太田道灌の山吹の里:越生町

(2004年7月21日初稿 改稿:2010年4月4日 2010年11月18日菊花を追加  2016年6月改稿)


川越菊まつり@喜多院。2010年11月17日
越生(おごせ)駅から10分の所に「山吹(やまぶき)の里歴史公園」があります。
*山 吹の里の位置 Mapion


 ある日、太田道灌(1432-1486)はにわか雨にあい、粗末な家にかけこみました。
「蓑(みの)を貸してもらえぬか。

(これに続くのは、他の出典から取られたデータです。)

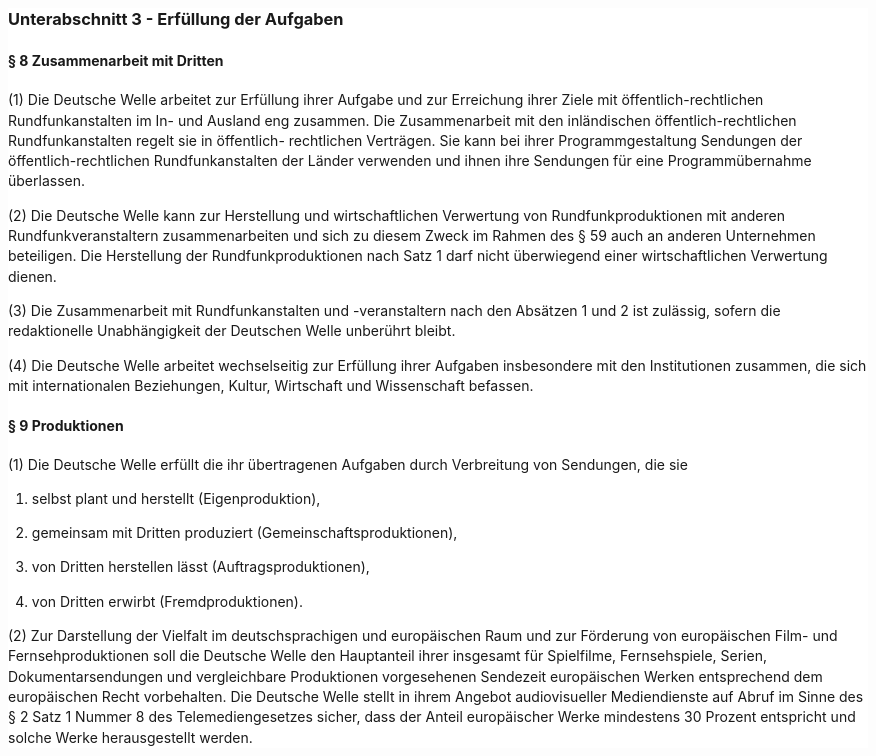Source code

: 
### Unterabschnitt 3 - Erfüllung der Aufgaben



#### § 8 Zusammenarbeit mit Dritten

(1) Die Deutsche Welle arbeitet zur Erfüllung ihrer Aufgabe und zur
Erreichung ihrer Ziele mit öffentlich-rechtlichen Rundfunkanstalten im
In- und Ausland eng zusammen. Die Zusammenarbeit mit den inländischen
öffentlich-rechtlichen Rundfunkanstalten regelt sie in öffentlich-
rechtlichen Verträgen. Sie kann bei ihrer Programmgestaltung Sendungen
der öffentlich-rechtlichen Rundfunkanstalten der Länder verwenden und
ihnen ihre Sendungen für eine Programmübernahme überlassen.

(2) Die Deutsche Welle kann zur Herstellung und wirtschaftlichen
Verwertung von Rundfunkproduktionen mit anderen Rundfunkveranstaltern
zusammenarbeiten und sich zu diesem Zweck im Rahmen des § 59 auch an
anderen Unternehmen beteiligen. Die Herstellung der
Rundfunkproduktionen nach Satz 1 darf nicht überwiegend einer
wirtschaftlichen Verwertung dienen.

(3) Die Zusammenarbeit mit Rundfunkanstalten und -veranstaltern nach
den Absätzen 1 und 2 ist zulässig, sofern die redaktionelle
Unabhängigkeit der Deutschen Welle unberührt bleibt.

(4) Die Deutsche Welle arbeitet wechselseitig zur Erfüllung ihrer
Aufgaben insbesondere mit den Institutionen zusammen, die sich mit
internationalen Beziehungen, Kultur, Wirtschaft und Wissenschaft
befassen.


#### § 9 Produktionen

(1) Die Deutsche Welle erfüllt die ihr übertragenen Aufgaben durch
Verbreitung von Sendungen, die sie

1.  selbst plant und herstellt (Eigenproduktion),


2.  gemeinsam mit Dritten produziert (Gemeinschaftsproduktionen),


3.  von Dritten herstellen lässt (Auftragsproduktionen),


4.  von Dritten erwirbt (Fremdproduktionen).




(2) Zur Darstellung der Vielfalt im deutschsprachigen und europäischen
Raum und zur Förderung von europäischen Film- und Fernsehproduktionen
soll die Deutsche Welle den Hauptanteil ihrer insgesamt für
Spielfilme, Fernsehspiele, Serien, Dokumentarsendungen und
vergleichbare Produktionen vorgesehenen Sendezeit europäischen Werken
entsprechend dem europäischen Recht vorbehalten. Die Deutsche Welle
stellt in ihrem Angebot audiovisueller Mediendienste auf Abruf im
Sinne des § 2 Satz 1 Nummer 8 des Telemediengesetzes sicher, dass der
Anteil europäischer Werke mindestens 30 Prozent entspricht und solche
Werke herausgestellt werden.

」と声をかけると、少女が出てき ました。

その子は、蓑ではなく山吹の花をだまって一輪さしだしました。
太田道灌は「ほしいのは花ではない」と怒り、ぬれながら帰宅しました。
*蓑 虫 【画像】蓑に由来する虫


その夜、太田道灌は近臣から、古歌を示されました。

    七重八重  花は咲けども
    山吹の  み(実)のひとつだに
    なきぞかなしき
 
娘は蓑ひとつなき自宅の貧しさを山吹にたとえたのでした。
太田道灌は、不明を恥じ、この日を境に歌道に精進するようになったと言われます。
*ここの山吹は、八重山吹(ヤエヤマブキ)といって、実がみのりません。

太田道灌は、1457年に父と川越城を築きました。
兵法に長じ、歌人としても名高く、漢詩文の素養にもすぐれていました。

 「七重八重(ななえやえ)

    花は 咲けども
    山吹の
    みのひとつだに
    なきぞ
    悲しき

山吹の花

しだれた枝が風になびくさまを「山振(やまぶり)」と表現し、 「山吹」になったと言われています。
山吹はバラ科に属します。

山吹色とは、わずかに赤みを帯びた鮮やかな黄色です。